---------- Extracted information

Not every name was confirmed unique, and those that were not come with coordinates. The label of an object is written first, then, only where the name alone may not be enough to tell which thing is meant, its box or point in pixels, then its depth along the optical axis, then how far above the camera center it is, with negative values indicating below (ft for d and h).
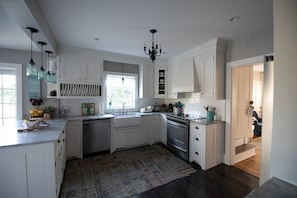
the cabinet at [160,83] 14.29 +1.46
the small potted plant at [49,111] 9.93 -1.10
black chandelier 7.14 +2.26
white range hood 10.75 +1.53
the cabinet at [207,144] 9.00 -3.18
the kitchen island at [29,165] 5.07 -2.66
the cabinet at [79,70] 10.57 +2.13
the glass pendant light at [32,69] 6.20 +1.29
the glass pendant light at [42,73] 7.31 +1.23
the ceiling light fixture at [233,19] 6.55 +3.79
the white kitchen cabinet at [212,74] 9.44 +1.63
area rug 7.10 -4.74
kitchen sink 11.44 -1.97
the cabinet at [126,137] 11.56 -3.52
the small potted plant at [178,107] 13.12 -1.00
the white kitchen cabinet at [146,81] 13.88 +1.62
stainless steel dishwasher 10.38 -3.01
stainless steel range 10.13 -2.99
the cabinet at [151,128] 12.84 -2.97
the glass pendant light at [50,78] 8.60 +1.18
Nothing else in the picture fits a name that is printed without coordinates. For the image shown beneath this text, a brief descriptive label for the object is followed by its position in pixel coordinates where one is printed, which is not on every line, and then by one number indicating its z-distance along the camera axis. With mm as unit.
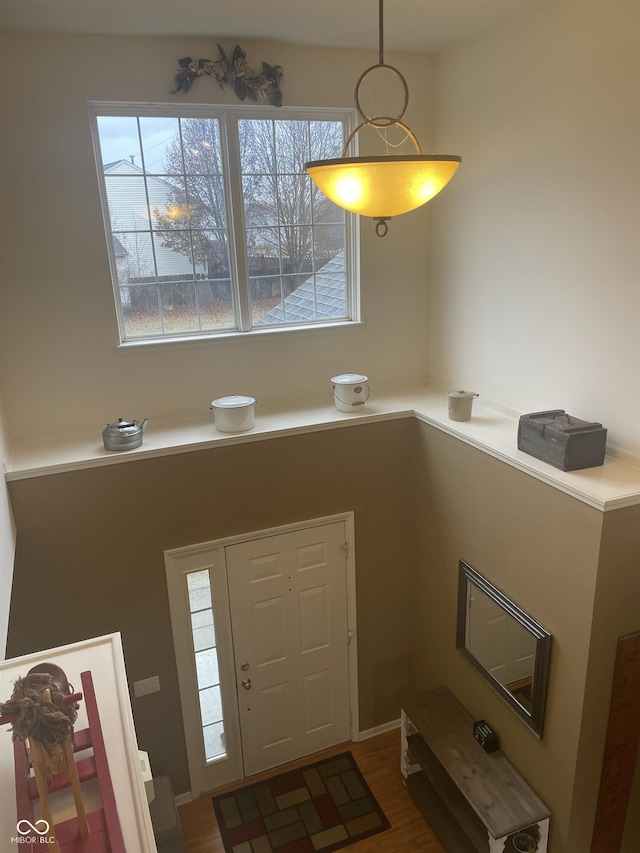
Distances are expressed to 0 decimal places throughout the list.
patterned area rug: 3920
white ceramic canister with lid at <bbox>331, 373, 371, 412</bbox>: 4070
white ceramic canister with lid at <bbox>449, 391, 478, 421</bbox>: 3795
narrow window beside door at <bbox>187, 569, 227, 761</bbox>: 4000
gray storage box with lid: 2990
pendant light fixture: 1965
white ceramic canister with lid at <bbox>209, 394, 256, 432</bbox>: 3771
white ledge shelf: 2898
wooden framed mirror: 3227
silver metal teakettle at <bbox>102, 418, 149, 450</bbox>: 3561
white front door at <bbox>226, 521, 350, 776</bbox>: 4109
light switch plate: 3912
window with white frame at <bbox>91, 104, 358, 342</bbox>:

--------------------

> Task
Lines containing the word "steel" must be found in the data above and copied.

> Task answer
stainless steel dishwasher 10.38 -3.01
stainless steel range 10.13 -2.99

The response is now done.